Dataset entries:
%%

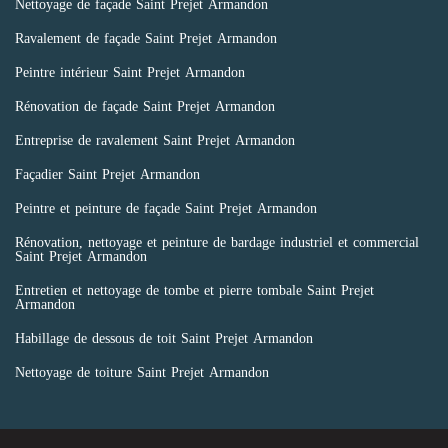
Nettoyage de façade Saint Prejet Armandon
Ravalement de façade Saint Prejet Armandon
Peintre intérieur Saint Prejet Armandon
Rénovation de façade Saint Prejet Armandon
Entreprise de ravalement Saint Prejet Armandon
Façadier Saint Prejet Armandon
Peintre et peinture de façade Saint Prejet Armandon
Rénovation, nettoyage et peinture de bardage industriel et commercial
Saint Prejet Armandon
Entretien et nettoyage de tombe et pierre tombale Saint Prejet
Armandon
Habillage de dessous de toit Saint Prejet Armandon
Nettoyage de toiture Saint Prejet Armandon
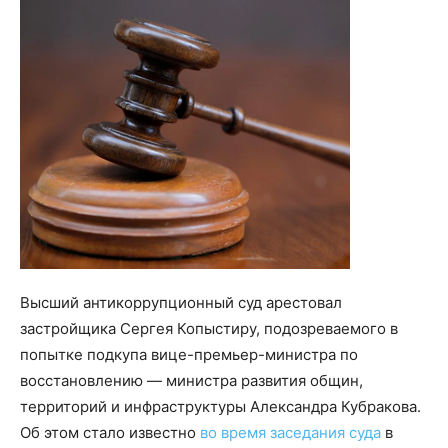
Высший антикоррупционный суд арестовал
застройщика Сергея Копыстиру, подозреваемого в
попытке подкупа вице-премьер-министра по
восстановлению — министра развития общин,
территорий и инфраструктуры Александра Кубракова.
Об этом стало известно
во время заседания суда
в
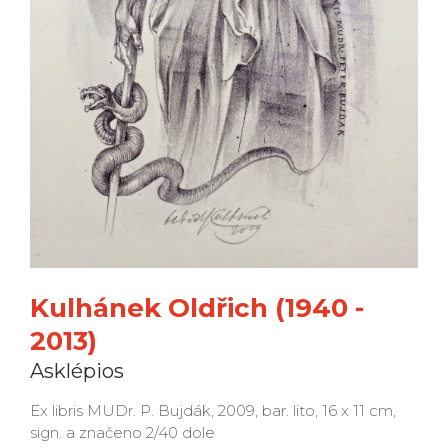
Kulhánek Oldřich (1940 -
2013)
Asklépios
Ex libris MUDr. P. Bujdák, 2009, bar. lito, 16 x 11 cm,
sign. a značeno 2/40 dole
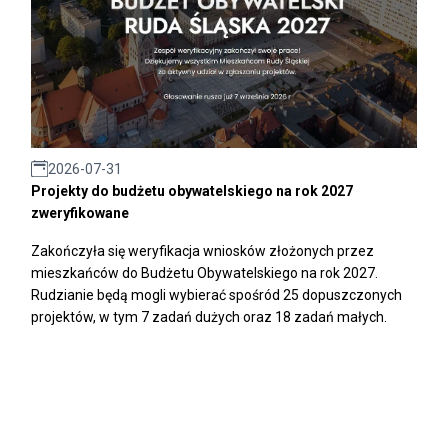
2026-07-31
Projekty do budżetu obywatelskiego na rok 2027
zweryfikowane
Zakończyła się weryfikacja wniosków złożonych przez
mieszkańców do Budżetu Obywatelskiego na rok 2027.
Rudzianie będą mogli wybierać spośród 25 dopuszczonych
projektów, w tym 7 zadań dużych oraz 18 zadań małych.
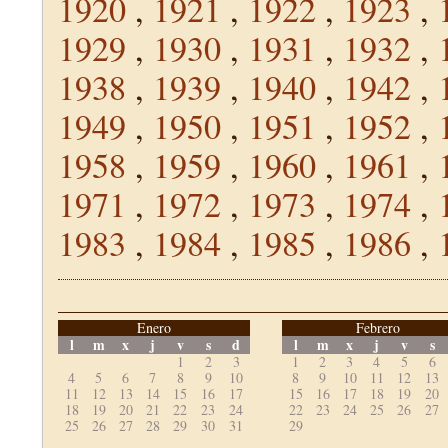
1920
,
1921
,
1922
,
1923
,
1929
,
1930
,
1931
,
1932
,
1938
,
1939
,
1940
,
1942
,
1949
,
1950
,
1951
,
1952
,
1958
,
1959
,
1960
,
1961
,
1971
,
1972
,
1973
,
1974
,
1983
,
1984
,
1985
,
1986
,
Enero
Febrero
l
m
x
j
v
s
d
l
m
x
j
v
s
1
2
3
1
2
3
4
5
6
4
5
6
7
8
9
10
8
9
10
11
12
13
11
12
13
14
15
16
17
15
16
17
18
19
20
18
19
20
21
22
23
24
22
23
24
25
26
27
25
26
27
28
29
30
31
29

%%

What is being asked: Reproduce each of the lines above in full and in the same order, leaving out the pictures.

Written solution:
Nettoyage de façade Saint Prejet Armandon
Ravalement de façade Saint Prejet Armandon
Peintre intérieur Saint Prejet Armandon
Rénovation de façade Saint Prejet Armandon
Entreprise de ravalement Saint Prejet Armandon
Façadier Saint Prejet Armandon
Peintre et peinture de façade Saint Prejet Armandon
Rénovation, nettoyage et peinture de bardage industriel et commercial
Saint Prejet Armandon
Entretien et nettoyage de tombe et pierre tombale Saint Prejet
Armandon
Habillage de dessous de toit Saint Prejet Armandon
Nettoyage de toiture Saint Prejet Armandon
Высший антикоррупционный суд арестовал
застройщика Сергея Копыстиру, подозреваемого в
попытке подкупа вице-премьер-министра по
восстановлению — министра развития общин,
территорий и инфраструктуры Александра Кубракова.
Об этом стало известно
во время заседания суда
в
Kulhánek Oldřich (1940 -
2013)
Asklépios
Ex libris MUDr. P. Bujdák, 2009, bar. lito, 16 x 11 cm,
sign. a značeno 2/40 dole
2026-07-31
Projekty do budżetu obywatelskiego na rok 2027
zweryfikowane
Zakończyła się weryfikacja wniosków złożonych przez
mieszkańców do Budżetu Obywatelskiego na rok 2027.
Rudzianie będą mogli wybierać spośród 25 dopuszczonych
projektów, w tym 7 zadań dużych oraz 18 zadań małych.
1920
,
1921
,
1922
,
1923
,
1929
,
1930
,
1931
,
1932
,
1938
,
1939
,
1940
,
1942
,
1949
,
1950
,
1951
,
1952
,
1958
,
1959
,
1960
,
1961
,
1971
,
1972
,
1973
,
1974
,
1983
,
1984
,
1985
,
1986
,
Enero
Febrero
l
m
x
j
v
s
d
l
m
x
j
v
s
1
2
3
1
2
3
4
5
6
4
5
6
7
8
9
10
8
9
10
11
12
13
11
12
13
14
15
16
17
15
16
17
18
19
20
18
19
20
21
22
23
24
22
23
24
25
26
27
25
26
27
28
29
30
31
29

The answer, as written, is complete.